When it comes to patients with dementia, these challenges can be compounded by the long-term and unpredictable disease trajectories, said Sonya Dolan, director of operations at Mettle Health.
“For caregivers of people with dementia, they are in for one of the longest journeys that is so hard and so different from others. It’s a whole different animal,” Dolan told Hospice News. “It’s spending a lot of time and money, and this care requires constant vigilance of heightened levels of anxiety caring for an unpredictable array of patient needs. If there was money to provide more additional care for the caregivers, that could help fill a lot of areas that are lacking for these people.”
If hospices had greater financial resources towards caregiving services, they could build out interdisciplinary staff to better address some of the largest needs among caregivers, including mental health support, Dolan said.
Caregivers of patients with longer prognoses face difficult emotional challenges, including feelings of guilt, frustration and grief, she stated. What they often express is the need for a safe place to voice their feelings and concerns and receive feedback on how to navigate their own challenges alongside patient care needs, Dolan said.
“The main thing is having staff who can set aside time to just spend with the caregiver to address what they’re going through and experiencing,” Dolan said. “It’s having someone to witness and help address the scariest moments of caregiving. Those are things that hospice is really set up to address, but what can be lacking in trying to spread teams out for that emotional care. Caregiver issues really run the gamut. If there’s some kind of stronger reimbursement for them, then that’s a huge piece of patient care for [providers] to wrap their arms around.”
Stronger reimbursement support around caregiver services such as respite care, assistance with social determinants of health are key pieces to engaging patients further upstream, with an end result of better quality outcomes, Lee said.
Having more financial resources to support education and training for family caregivers is another key piece, he stated.
“Ultimately, if someone has access to adequate resources and also understands the patient’s disease and needs, then that is going to save a trip to emergency health care visits somewhere down the line,” Lee said. “And that’s going to reduce expensive medical utilization because some basic caregiver needs were met.
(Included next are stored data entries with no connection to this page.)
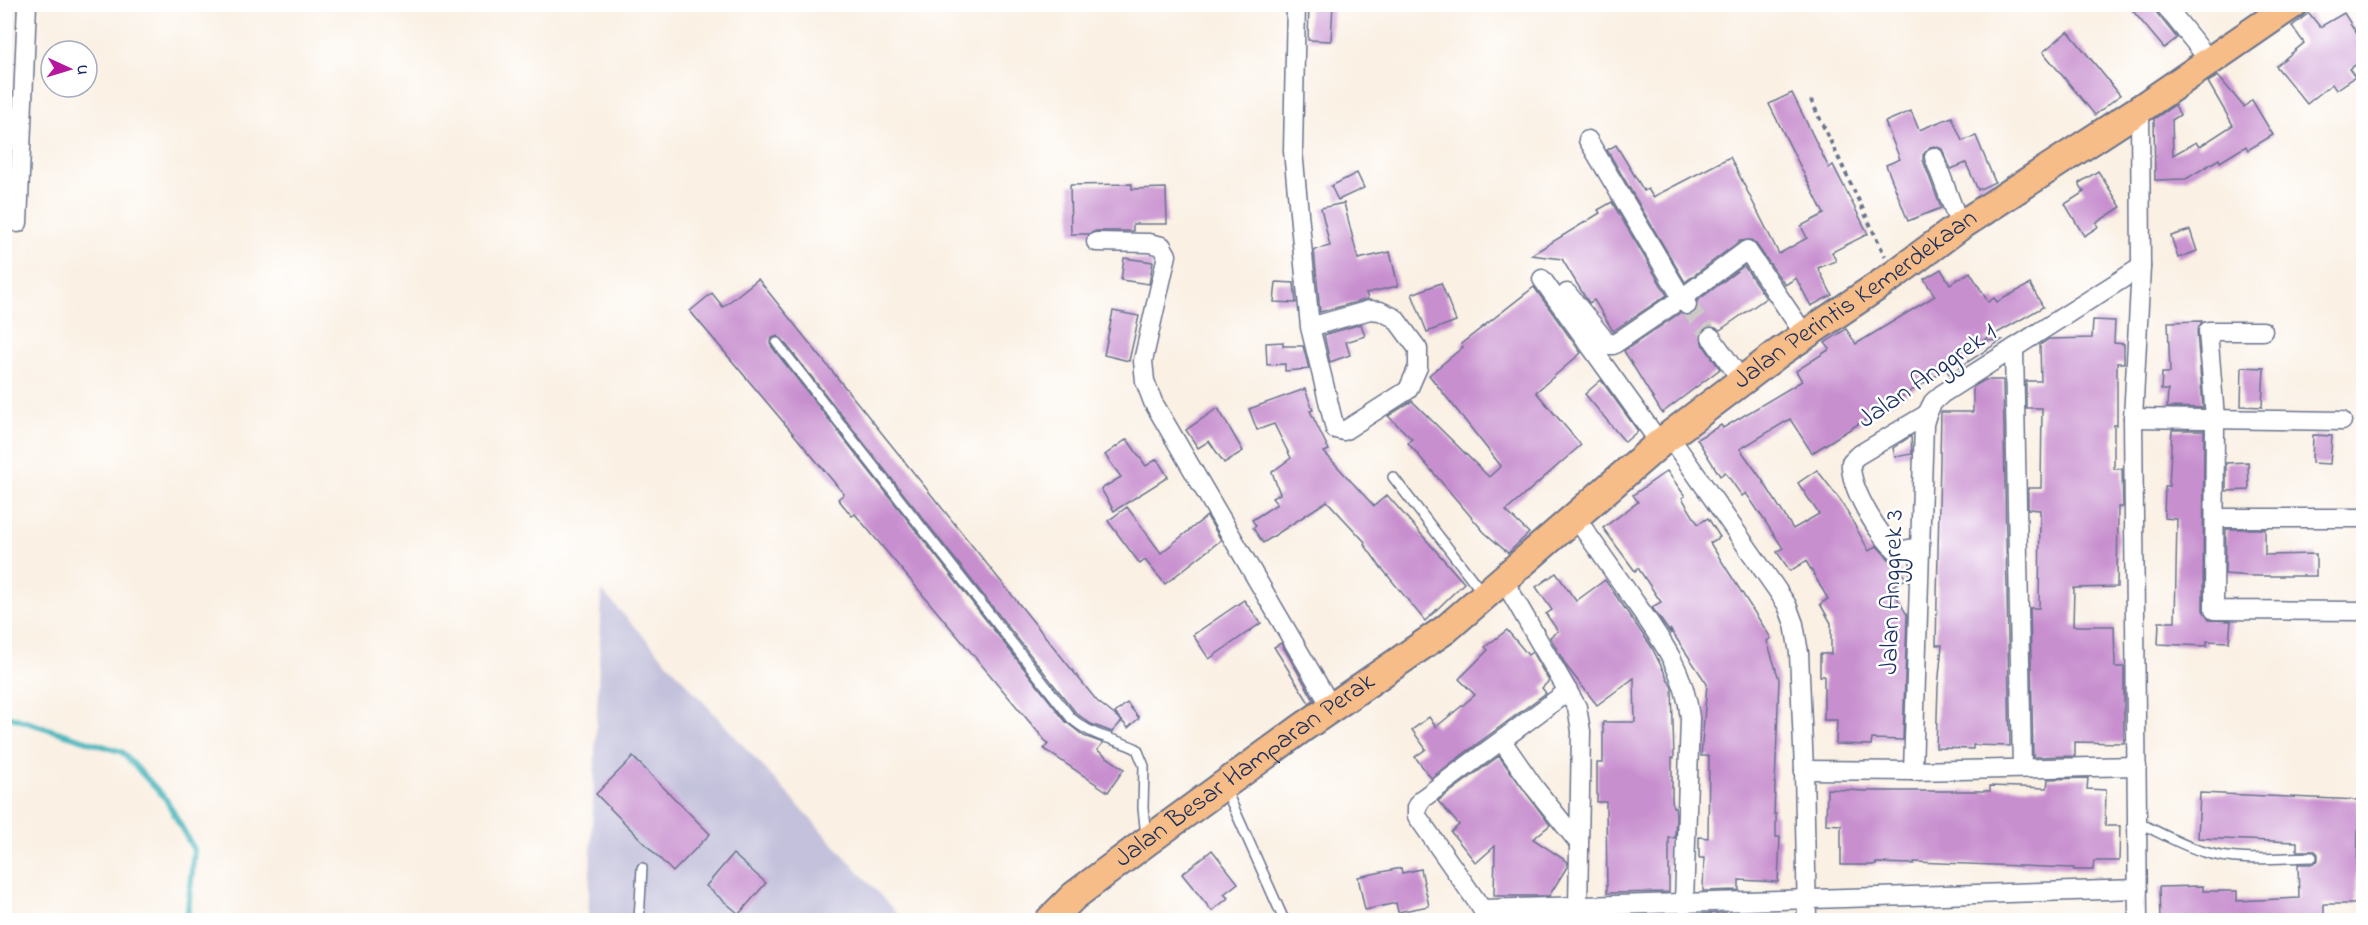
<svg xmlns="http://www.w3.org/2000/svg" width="2368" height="925" font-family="'Indie Flower',sans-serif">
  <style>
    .industrial { fill: #c3c1db }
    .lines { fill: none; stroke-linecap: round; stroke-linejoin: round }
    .stream { stroke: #44b4bc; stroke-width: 6 }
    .building { fill: #c88fcf }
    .street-tunnel { stroke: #cdc9c8; stroke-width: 18; stroke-dasharray: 18 9; stroke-linecap: butt }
    .lane-casing { stroke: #69738d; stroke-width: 12 }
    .street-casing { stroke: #69738d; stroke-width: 21 }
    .primary-casing { stroke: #69738d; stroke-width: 32 }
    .path { stroke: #69738d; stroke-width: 4; stroke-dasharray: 4.5 4.5; stroke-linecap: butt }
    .lane { stroke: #fff; stroke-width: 9 }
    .street { stroke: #fff; stroke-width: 18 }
    .primary { stroke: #f7bd88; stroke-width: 28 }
    .labels { text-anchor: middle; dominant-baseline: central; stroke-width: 5; stroke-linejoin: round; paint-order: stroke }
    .street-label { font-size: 26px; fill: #1b2f5e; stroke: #fff }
  </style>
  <rect width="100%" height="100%" fill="#fff"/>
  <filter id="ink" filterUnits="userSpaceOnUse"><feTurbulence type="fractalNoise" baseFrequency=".0167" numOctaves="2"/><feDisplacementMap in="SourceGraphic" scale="12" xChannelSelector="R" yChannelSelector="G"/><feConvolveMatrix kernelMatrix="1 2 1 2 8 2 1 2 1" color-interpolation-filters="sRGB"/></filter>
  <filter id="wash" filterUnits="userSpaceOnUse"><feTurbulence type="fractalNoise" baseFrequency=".008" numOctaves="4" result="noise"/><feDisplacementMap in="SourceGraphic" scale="24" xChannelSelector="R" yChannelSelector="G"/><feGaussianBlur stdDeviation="1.35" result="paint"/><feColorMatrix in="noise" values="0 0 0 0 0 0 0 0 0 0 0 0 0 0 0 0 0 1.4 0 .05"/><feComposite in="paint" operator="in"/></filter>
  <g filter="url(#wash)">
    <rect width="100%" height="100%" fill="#faf0e3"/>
    <!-- industrial -->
    <polygon class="industrial" points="602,591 903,920 588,920"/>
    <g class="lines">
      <!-- stream -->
      <polyline class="stream" points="4,715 122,752 166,799 194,850 187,920"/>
    </g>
    <g id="blocks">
      <!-- building -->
      <g class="building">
        <polygon points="1309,4 1333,4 1331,41 1308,40"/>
        <polygon points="2127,4 2153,4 2155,11 2177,38 2164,48"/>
        <polygon points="2309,13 2320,27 2344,13 2364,45 2364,60 2349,69 2355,77 2336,90 2332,84 2307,104 2276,66 2304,43 2292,26"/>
        <polygon points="2068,31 2120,95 2095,115 2043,52"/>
        <polygon points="2218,76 2244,107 2252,100 2273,135 2248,150 2246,146 2220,162 2219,159 2186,179 2155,180 2154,119 2175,105 2180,115 2172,120 2173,155 2196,142 2199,147 2233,125 2208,82"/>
        <polygon points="1792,93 1829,168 1833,165 1868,234 1832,252 1836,261 1818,268 1832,295 1811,306 1796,278 1785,285 1756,244 1751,240 1740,241 1685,282 1607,150 1616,145 1644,191 1648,189 1653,197 1730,157 1779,254 1807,238 1801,226 1824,214 1769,104"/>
        <polygon points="1911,111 1919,130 1952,117 1962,141 1976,136 1995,182 1978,190 1966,163 1951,169 1942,149 1935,146 1930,147 1923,155 1923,160 1941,208 1908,221 1886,165 1900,159 1885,122"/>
        <polygon points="2098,171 2121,207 2096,223 2098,227 2084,236 2065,204 2084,192 2079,183"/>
        <polygon points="1357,173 1364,188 1338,200 1331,186"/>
        <polygon points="1132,184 1132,189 1166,188 1167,224 1133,224 1133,231 1096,231 1089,234 1071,234 1070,185"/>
        <polygon points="1612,202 1667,295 1613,331 1594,300 1589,303 1585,297 1562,259 1531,255 1600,213 1598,210"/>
        <polygon points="1344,203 1358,259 1390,252 1398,286 1366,293 1368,299 1320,312 1314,250 1330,246 1321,208"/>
        <polygon points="2190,230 2197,251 2178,258 2171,236"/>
        <polygon points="1124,258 1153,262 1149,284 1121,280"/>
        <polygon points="1744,266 1766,298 1720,330 1711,326 1704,328 1701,333 1702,343 1720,369 1662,413 1624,351 1680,313 1688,316 1693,314 1697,309 1697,301"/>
        <polygon points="1941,269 1950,284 1970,272 1988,302 1994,298 1997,302 2030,284 2043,307 1983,341 2002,340 1949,374 1946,369 1812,453 1790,419 1740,449 1763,481 1793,529 1819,514 1798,483 1817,470 1841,501 1869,551 1877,546 1889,559 1896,562 1906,579 1891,587 1907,615 1903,740 1872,739 1871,745 1836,744 1837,720 1824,720 1824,676 1820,676 1820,654 1831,654 1831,623 1820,604 1828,599 1806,561 1790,571 1777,552 1783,548 1746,493 1742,496 1725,472 1720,476 1697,439 1721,425 1723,428 1802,381 1796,371 1830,349 1825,343 1846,329 1856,344 1935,296 1924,279"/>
        <polygon points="758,279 1097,701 1122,721 1112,732 1091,724 1076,713 782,339 777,336 772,338 770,343 772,347 1066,722 1084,736 1103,743 1097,750 1124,769 1108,792 1044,749 1048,744 855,514 852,516 838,499 844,494 690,311 712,293 723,307"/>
        <polygon points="1276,282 1294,283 1296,303 1274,302"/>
        <polygon points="1441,283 1456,321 1427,332 1412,294"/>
        <polygon points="1534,287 1581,353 1536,392 1581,445 1506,511 1529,533 1508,553 1484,532 1408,443 1412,439 1388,416 1412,401 1489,477 1501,466 1429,375 1463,347 1461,344"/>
        <polygon points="1113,311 1139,316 1129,361 1104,355"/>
        <polygon points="2093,320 2115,321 2114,343 2124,344 2124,363 2117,363 2117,425 2114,425 2114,469 2122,469 2123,507 2118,507 2117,587 2074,588 2073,626 2114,626 2115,667 2124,667 2124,743 2075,742 2075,756 2033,757 2030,608 2039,608 2040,510 2028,509 2028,488 2041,488 2042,408 2026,408 2026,381 2041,381 2040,345 2049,339 2092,338"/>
        <polygon points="2202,321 2197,332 2203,408 2167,407 2168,390 2161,390 2162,373 2170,373 2168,322"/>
        <polygon points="1361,324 1365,336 1346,342 1350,355 1330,362 1324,335"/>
        <polygon points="1283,342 1283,346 1303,346 1309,369 1285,371 1285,364 1267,365 1266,343"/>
        <polygon points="2242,367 2264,368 2262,407 2241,406"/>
        <polygon points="1601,380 1638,431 1625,442 1585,394"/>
        <polygon points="1985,380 2003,380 2010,746 1973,745 1973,749 1936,748 1938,687 1942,645 1936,645 1941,412 1973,412 1973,387"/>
        <polygon points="1305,389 1313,410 1310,411 1329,450 1324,452 1374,506 1387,495 1464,583 1425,621 1379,565 1364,544 1365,542 1327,501 1263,543 1253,528 1256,526 1252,520 1277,504 1272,498 1280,494 1272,472 1291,458 1274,424 1257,430 1249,409"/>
        <polygon points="1218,408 1243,451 1224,463 1209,441 1198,448 1186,430"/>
        <polygon points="2172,430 2204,430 2203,610 2209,620 2231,621 2229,642 2207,641 2207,646 2158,644 2159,622 2175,622 2177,519 2164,518 2165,486 2169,486"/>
        <polygon points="2313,435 2332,436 2330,464 2312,463"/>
        <polygon points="1911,436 1912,454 1895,457 1893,448"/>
        <polygon points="1127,439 1146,466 1157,459 1168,477 1114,511 1101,489 1121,477 1105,455"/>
        <polygon points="2248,462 2249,490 2226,491 2226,463"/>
        <polygon points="1667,471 1685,496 1682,498 1698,524 1708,518 1720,537 1710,543 1771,638 1767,641 1779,679 1774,814 1776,814 1776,837 1780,837 1778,882 1739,880 1739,890 1703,891 1704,858 1699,858 1699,837 1708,838 1709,756 1701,756 1707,684 1670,629 1671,634 1652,607 1661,602 1638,568 1635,571 1603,528 1638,502 1633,495"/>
        <polygon points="1127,507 1161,553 1207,516 1221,540 1165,584 1145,560 1140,564 1108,521"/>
        <polygon points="2226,529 2265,529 2265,555 2316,554 2316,576 2252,576 2225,574"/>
        <polygon points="1556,573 1576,601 1605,580 1651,646 1672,688 1674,758 1672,758 1672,799 1673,807 1675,807 1676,817 1675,838 1669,838 1669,892 1607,893 1606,802 1597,802 1597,763 1603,763 1603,722 1635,722 1634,678 1597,705 1567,667 1550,637 1558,631 1546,614 1552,610 1536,587"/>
        <polygon points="1244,600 1261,623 1209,659 1193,635"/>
        <polygon points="1507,630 1528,655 1532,652 1549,681 1542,688 1546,693 1431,778 1415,757 1426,749 1412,730 1429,717 1436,727 1475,695 1459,679 1488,650 1485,647"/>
        <polygon points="1281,643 1314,700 1309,703 1274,647"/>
        <polygon points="1127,703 1139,718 1128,728 1115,713"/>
        <polygon points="1499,756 1550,825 1533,839 1568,862 1567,867 1549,896 1494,896 1495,846 1476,863 1451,832 1459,825 1438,801"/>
        <polygon points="633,757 710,834 673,872 596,794"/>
        <polygon points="2088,778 2087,789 2106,790 2105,826 2120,826 2119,861 2094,861 2093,870 2074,870 2074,868 1914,862 1914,864 1876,863 1876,865 1841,865 1841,825 1826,824 1827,789 1866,791 1990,791 1990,786 2047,788 2048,779"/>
        <polygon points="2200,793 2359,800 2356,904 2324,904 2324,921 2160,921 2159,887 2203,886 2203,891 2237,891 2237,901 2299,898 2298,864 2313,864 2318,860 2318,854 2315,851 2297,851 2297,842 2198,838"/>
        <polygon points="1212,850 1238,883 1224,894 1228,898 1212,911 1182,874"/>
        <polygon points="733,854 766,883 739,914 706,886"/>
        <polygon points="1401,868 1402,873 1421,869 1429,906 1398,912 1396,903 1365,910 1358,877"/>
        <polygon points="1726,913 1726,921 1702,921 1703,914"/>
      </g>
    </g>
  </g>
  <g filter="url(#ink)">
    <use href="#blocks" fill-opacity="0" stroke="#69738d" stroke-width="1.5"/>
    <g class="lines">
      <!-- street-tunnel -->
      <polyline class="street-tunnel" points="1687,305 1711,337"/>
      <defs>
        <g id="lane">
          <path d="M777 343 1071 718C1094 738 1112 737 1137 749L1144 766 1143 808 1146 836"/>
          <polyline points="1393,477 1482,592"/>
          <polyline points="1225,788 1284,920"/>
          <path d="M2137 822C2157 831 2179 844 2201 851 2237 863 2275 858 2312 857"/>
          <polyline points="639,920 642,868"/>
        </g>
        <g id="street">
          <polyline points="1296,4 1293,151 1310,327 1335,429 1344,431 1408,390 1418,367 1418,349 1395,318 1380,311 1370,310 1310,327"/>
          <polyline points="2164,4 2209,60"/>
          <polyline points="1588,140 1682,298 1747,250 1805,335"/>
          <polyline points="1934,157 1960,226"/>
          <polyline points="18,223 27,4"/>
          <polyline points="1096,242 1149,243 1162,246 1167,255 1143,361 1145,381 1153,402 1332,708"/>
          <polyline points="1542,279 1660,443"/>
          <polyline points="1567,293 1609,345 1613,345 1682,298 1687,305"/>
          <polyline points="2263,331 2208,331 2215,418 2214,610 2364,611"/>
          <polyline points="1711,337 1742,381"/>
          <polyline points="2014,348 2022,768"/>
          <polyline points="2133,418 2342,421"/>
          <polyline points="1669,436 1775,587 1787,605 1794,624 1799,653 1804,770 1807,920"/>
          <path d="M1576 518C1594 544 1613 571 1632 598 1659 636 1685 670 1690 718L1684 903"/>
          <polyline points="2215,518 2364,518"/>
          <path d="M1920 547 1897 551C1878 535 1849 487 1851 462L1857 456 1927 414 1933 402 1942 394 2141 267"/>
          <polyline points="1503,579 1577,707 1581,731 1578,908"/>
          <polyline points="1502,741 1534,787 1578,842"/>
          <polyline points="1804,770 1913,771 2137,766"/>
          <polyline points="1913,771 1924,424 1927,414"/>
          <polyline points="1482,909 2138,889"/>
          <polyline points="1486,920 1482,909 1417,816 1417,807 1422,799 1568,691"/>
          <polyline points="2138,920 2133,418 2141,267 2140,109"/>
        </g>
        <g id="primary">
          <path id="s1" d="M1050 920 1074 896 1146 842 1302 728 1446 629 1660 443 1780 352 1894 275 1960 226 2140 109 2293 4"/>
        </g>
      </defs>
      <!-- lane casing -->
      <use href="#lane" class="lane-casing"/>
      <!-- street casing -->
      <use href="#street" class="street-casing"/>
      <!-- primary casing -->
      <use href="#primary" class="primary-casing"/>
      <!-- path -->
      <polyline class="path" points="1811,100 1885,256"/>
      <!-- lane -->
      <use href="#lane" class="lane"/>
      <!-- street -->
      <use href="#street" class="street"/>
      <!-- primary -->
      <use href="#primary" class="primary"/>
    </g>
  </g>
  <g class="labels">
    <!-- street labels -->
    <g class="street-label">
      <text stroke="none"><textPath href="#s1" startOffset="1018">Jalan Perintis Kemerdekaan</textPath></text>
      <text transform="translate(1928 377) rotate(-35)">Jalan Anggrek 1</text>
      <text transform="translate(1893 592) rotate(-88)">Jalan Anggrek 3</text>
      <text stroke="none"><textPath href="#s1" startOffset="246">Jalan Besar Hamparan Perak</textPath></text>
    </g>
  </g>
  <!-- margin -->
  <rect width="2368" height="925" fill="none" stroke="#fff" stroke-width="24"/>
  <!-- north arrow -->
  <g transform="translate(69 69) rotate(94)"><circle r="28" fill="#ffffff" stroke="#a4acbf" stroke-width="1.5"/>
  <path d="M0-4.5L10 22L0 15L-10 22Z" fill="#b5179e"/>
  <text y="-9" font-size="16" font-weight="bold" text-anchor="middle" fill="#1b2f5e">U</text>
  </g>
</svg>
It’s a win for the providers, a win for saving health care costs and for the patients and families who are getting that support.”
Insufficient payment avenues and a fragmented health care system are some of the challenges at play, Lee stated.
“Alzheimer’s and dementia are some of the most challenging illnesses that you could face right now,” Lee told Hospice News. “We have these patients living longer with more complex needs while realizing there are gaps that exist in caregiving for the last three decades. In terms of caregiving support, not much has changed. The only way we could avert a crisis is to empower family caregivers – that will be critical to adequate care in the home. The piece that is challenging for the provider is compensation. Resources and programs are very unsustainable when you only get so much towards support each year.”